Since childhood, Loren’s dad told him car stories about his beloved ’69 Mercury Cougar Eliminator 428 Super CobraJet. Purchased brand new in 1969, his dad would go on to sell the car three years later—which was a decision he came to regret. Having heard so much about his dad’s Cougar Eliminator over the years, one day, Loren decided to see if he could track down that car.

In 2006, thanks to superior detective work by a vintage Ford restoration company, Loren was put in contact with the current owner of his dad’s Cougar Eliminator. Although their meeting was brief and only by telephone, Loren’s dad got to talk to the Eliminator’s owner, too. While the connection was an unexpected thrill, Loren’s dad had no idea that his son was planning something far more exciting. About one year later, Loren was able to purchase the Cougar Eliminator and bring it back home to his dad. “I think he almost cried when I told him he was getting the car back,” Loren said.

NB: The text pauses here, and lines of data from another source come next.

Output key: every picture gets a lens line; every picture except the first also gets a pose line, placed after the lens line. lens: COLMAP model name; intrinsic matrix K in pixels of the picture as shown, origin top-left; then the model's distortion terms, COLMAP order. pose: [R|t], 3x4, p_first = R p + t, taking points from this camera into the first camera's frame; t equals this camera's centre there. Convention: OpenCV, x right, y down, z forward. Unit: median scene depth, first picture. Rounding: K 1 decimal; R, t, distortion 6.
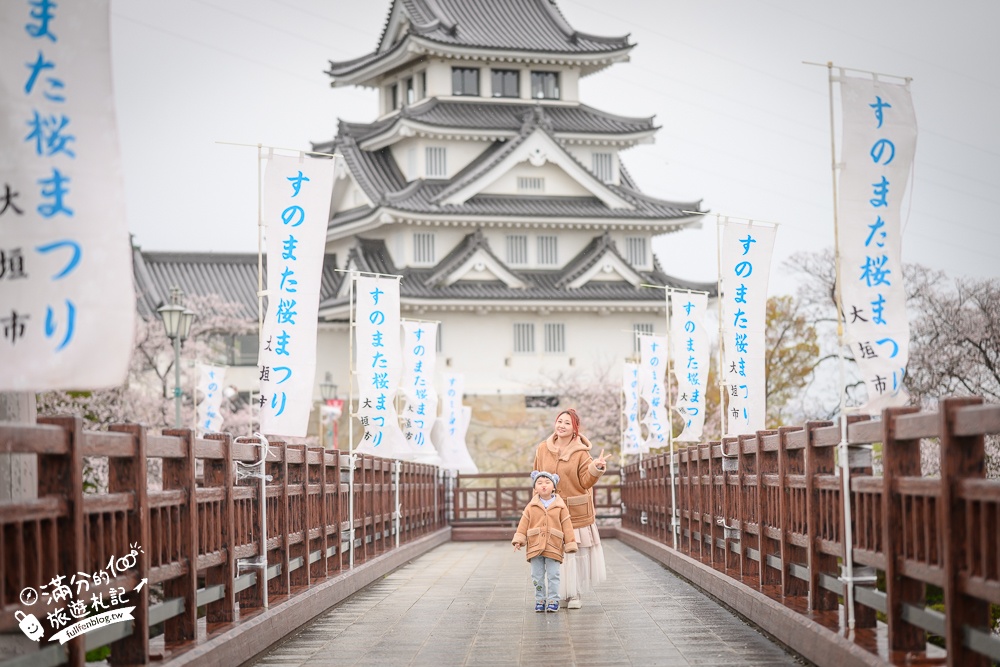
lens RADIAL K [[2271.5, 0, 500.0], [0, 2271.5, 333.5], [0, 0, 1]] dist [-0.020876, -0.056430]
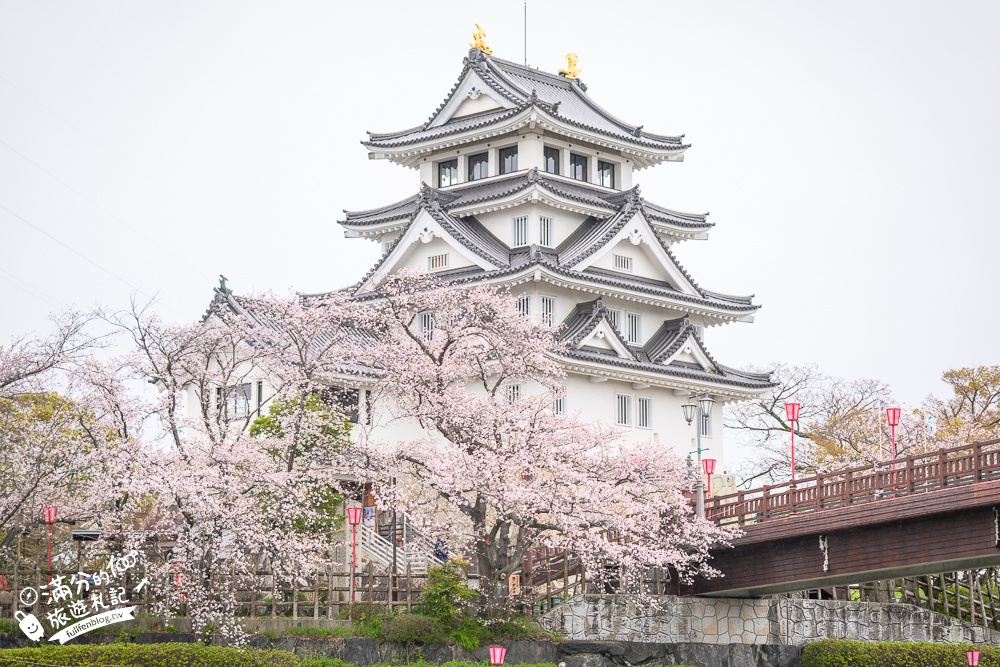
lens RADIAL K [[2271.5, 0, 500.0], [0, 2271.5, 333.5], [0, 0, 1]] dist [-0.020876, -0.056430]
pose [[0.920005, 0.085856, 0.382386, -0.428564], [-0.041448, 0.991552, -0.122908, 0.094802], [-0.389708, 0.097227, 0.915792, 0.081731]]
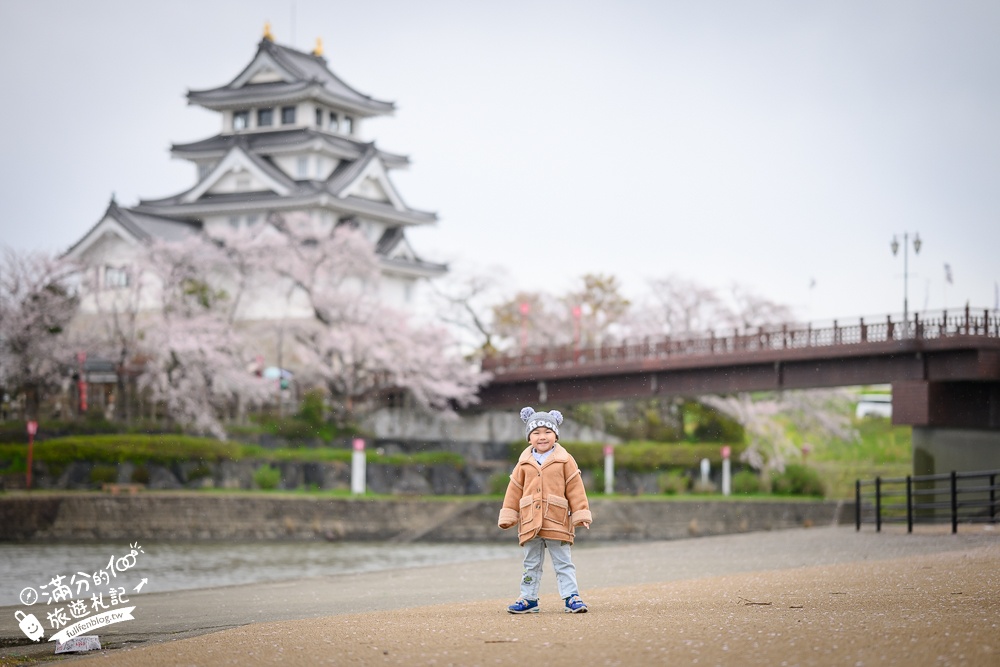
lens RADIAL K [[2271.5, 0, 500.0], [0, 2271.5, 333.5], [0, 0, 1]] dist [-0.020876, -0.056430]
pose [[0.783035, 0.072904, 0.617690, -0.876020], [-0.059363, 0.997333, -0.042458, 0.094783], [-0.619138, -0.003422, 0.785275, -0.293029]]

At present, he and his father have teamed up to perform the restoration. (To read the full story and check out the restoration progress, click here).

When asked what his dream car is, Loren grinned and said, “I own them.”

And by “them,” he means all 17 of them.

In addition to his Ghostbusters Ecto-1, which is a 1959 Miller Meteor Limousine Duplex, his 2000 Police Interceptor, and the Cougar Eliminator he shares with his dad, Loren’s current fleet includes a ’64 Ford Galaxie 500 XL, a ’64 Volkswagen Kharmann Ghia, a ’65 Ford Galaxie 500, a ’67 Miller Meteor Duplex with removable Landau panels, a ’68 Cadillac Calais, a ’69 Mercury Cougar (yes, another Cougar!), a ’71 Volkswagen Squareback, a ’75 Volkswagen Beetle, a ’96 Chevy Impala SS, a 2003 Mustang Cobra Convertible, a 2003 Mercury Marauder, a 2004 Corvette, a 2012 Ford Fusion Sport, and a 2012 Cadillac CTS-V Station Wagon.

As is the case with many car enthusiasts, Loren appreciates vehicles of all scales. He has a small diecast collection, ranging in scale from 1:64 to 1:18. Because of their greater detail, he prefers the larger scale models. Naturally, his collection includes several Ghostbusters Ectos. To Loren, Hot Wheels offers the most accurate representation of the full-scale model. As with his diecast cars, he also prefers his 1:1 vehicles loose. “I buy cars to drive them,” he said. “There’s nothing wrong with making ‘em pretty, but you’ve got to drive them.”

We have to agree.

And with Loren Baldwin, it’s anybody’s guess what he’ll be driving next. In fact, don’t be surprised if you see Herbie the Love Bug or a Delorean Time machine rolling down your street sometime in the near future.